Clear Creek Lumber Co. v. Duncan

44 So. 404 | Ala. | 1907

DOWDELL, J.

It is the settled law in this state that, in the absence of a statute prohibiting the same, it is the right of every owner to permit his cattle and stock to run at large, and those who would avoid injury to their lands from the exercise of this right must inclose against them. — Pruitt v. Ellington. 59 Ala. 454; Hurd v. Lacy, 93 Ala. 428, 9 South. 378, 30 Am. St. Rep. 61; Rowe v. Baber, 93 Ala. 424, 8 South. 865; M. & O. R. R. Co. v. Williams, 53 Ala. 595; N. & C. R. R. Co. v. Peacock, 25 Ala. 229. The complaint contained only one count, to which a demurrer was interposed, and which was overruled by the court.
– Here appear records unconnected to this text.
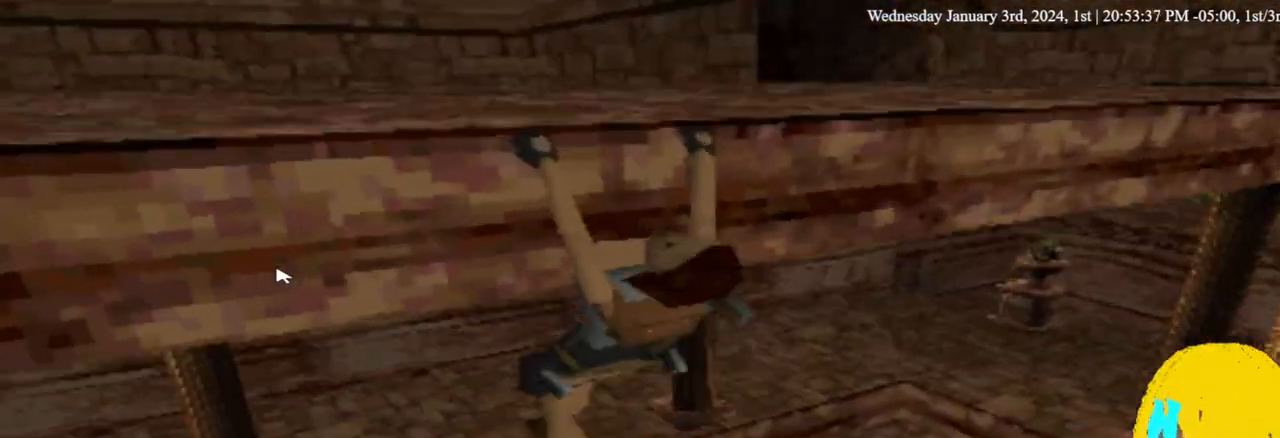
{"dt_ms": 500, "buttons": ["CROSS", "DPAD_UP"], "left_stick": "center", "right_stick": "center", "events": []}
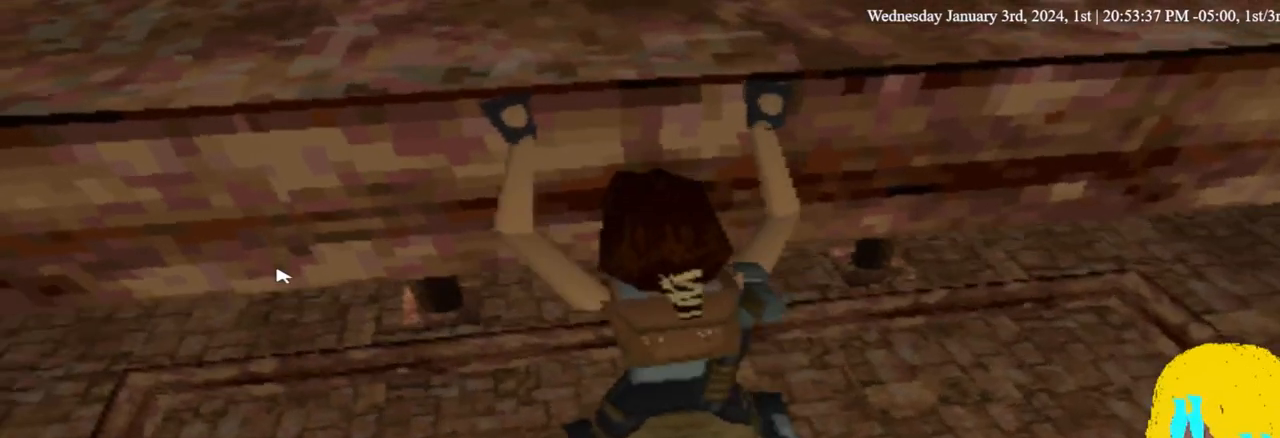
{"dt_ms": 500, "buttons": ["CROSS", "DPAD_UP"], "left_stick": "center", "right_stick": "center", "events": []}
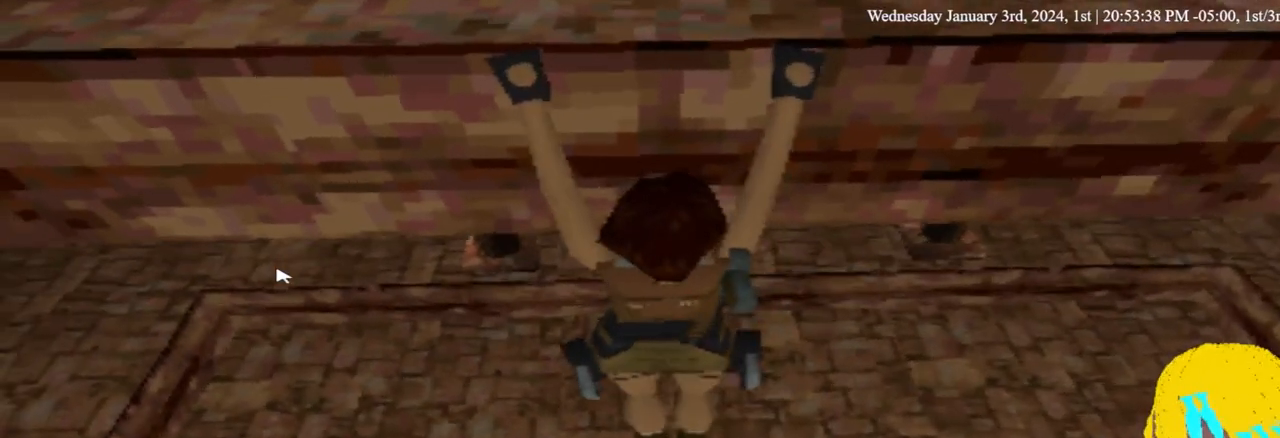
{"dt_ms": 500, "buttons": ["CROSS", "DPAD_RIGHT"], "left_stick": "center", "right_stick": "center", "events": [[167, "DPAD_RIGHT", "down"], [300, "DPAD_UP", "up"]]}
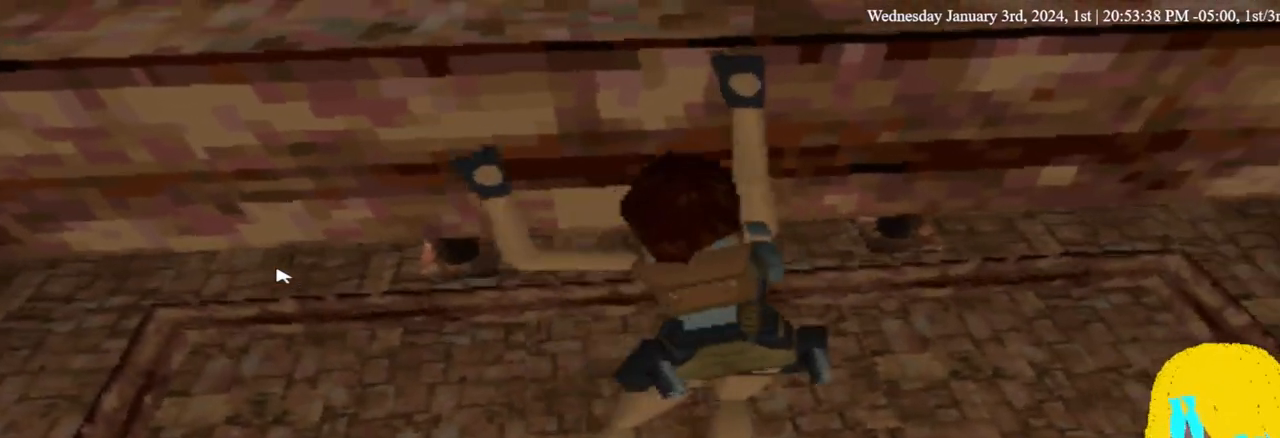
{"dt_ms": 500, "buttons": ["CROSS", "DPAD_RIGHT"], "left_stick": "center", "right_stick": "center", "events": []}
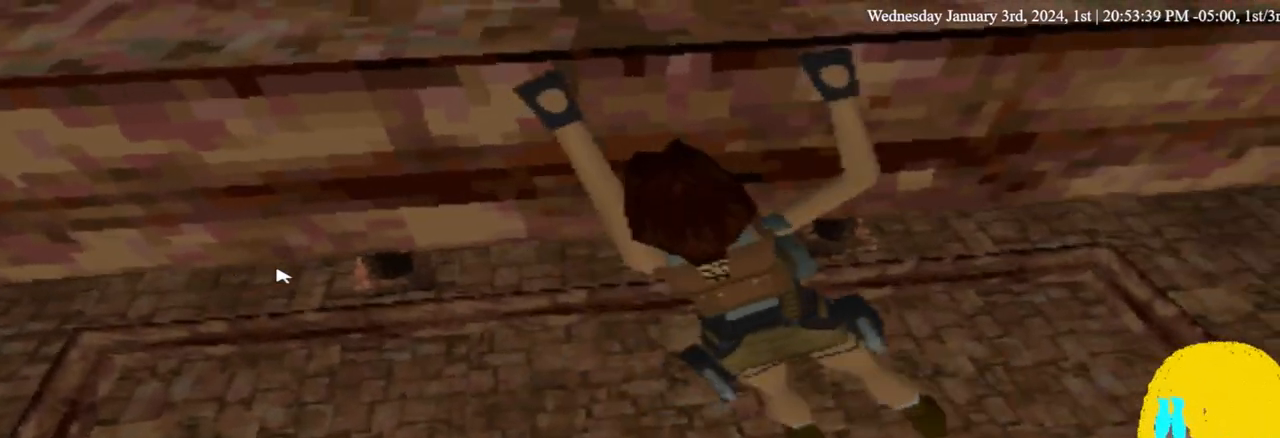
{"dt_ms": 500, "buttons": ["CROSS", "DPAD_RIGHT"], "left_stick": "center", "right_stick": "center", "events": []}
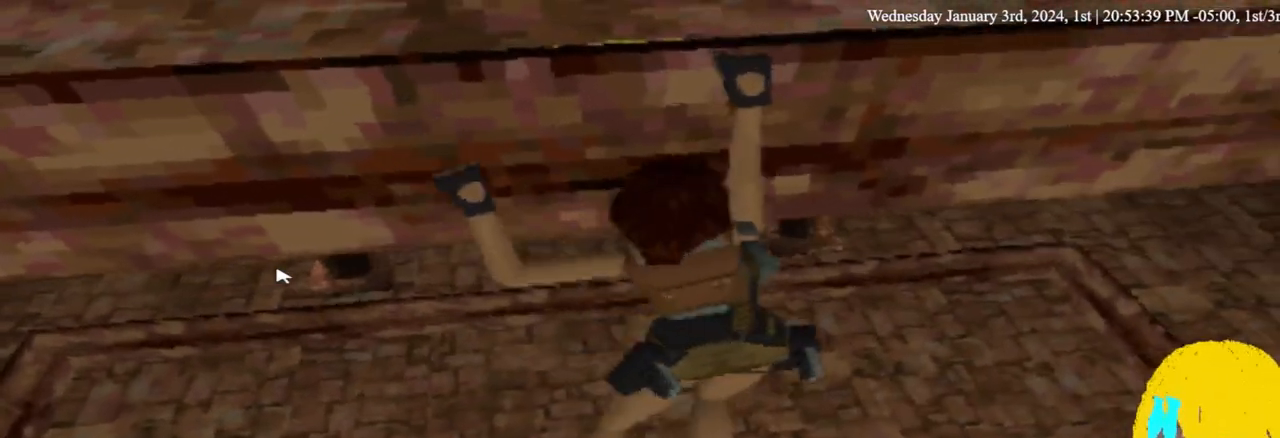
{"dt_ms": 500, "buttons": ["CROSS", "DPAD_RIGHT"], "left_stick": "center", "right_stick": "center", "events": []}
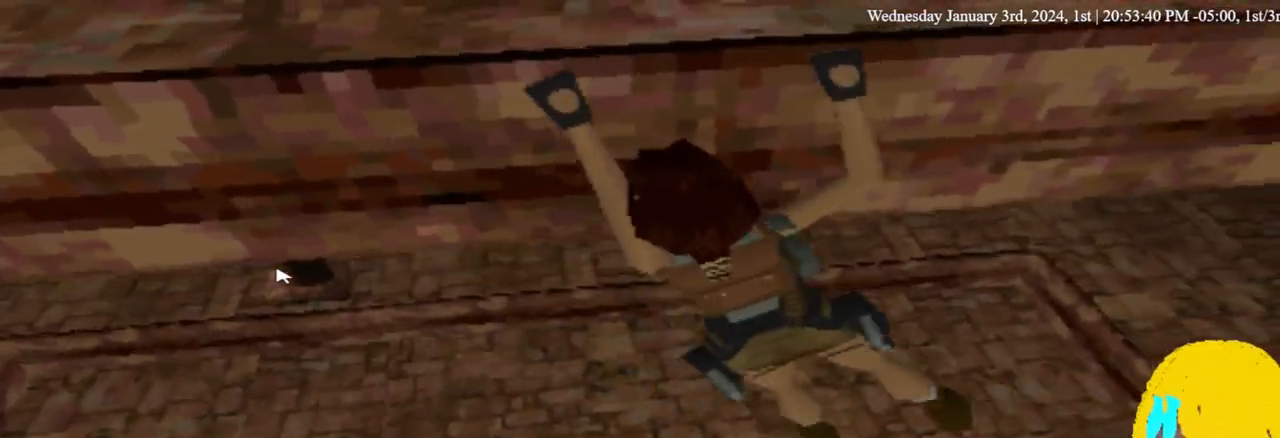
{"dt_ms": 500, "buttons": ["CROSS", "DPAD_RIGHT"], "left_stick": "center", "right_stick": "center", "events": []}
It is not averred in the complaint that the plaintiff’s crop of corn, alleged to have been injured or destroyed by defendant’s stock or *435cattle, was inclosed by a lawful fence; nor is it averred that the alleged trespass occurred in a stocklaw district, or where it was unlawful for stock to run at large.

In chapter 51, p. 649, of the Code of 1896, after defining what constitutes a lawful fence, section 2118 of the chapter provides that, “if any trespass or damage is done by any animal breaking into lauds not inclosed by a lawful fence as defined in this chapter, the owner is not liable therefor,” etc. The complaint did not state a substantial cause of action, and was open to the fourth ground of demurrer. The court erred in overruling the demurrer, and for this error the judgment is reversed, and the cause remanded.

Beversed and remanded.

Tyson, C. J., and Anderson and McClellan, JJ., concur.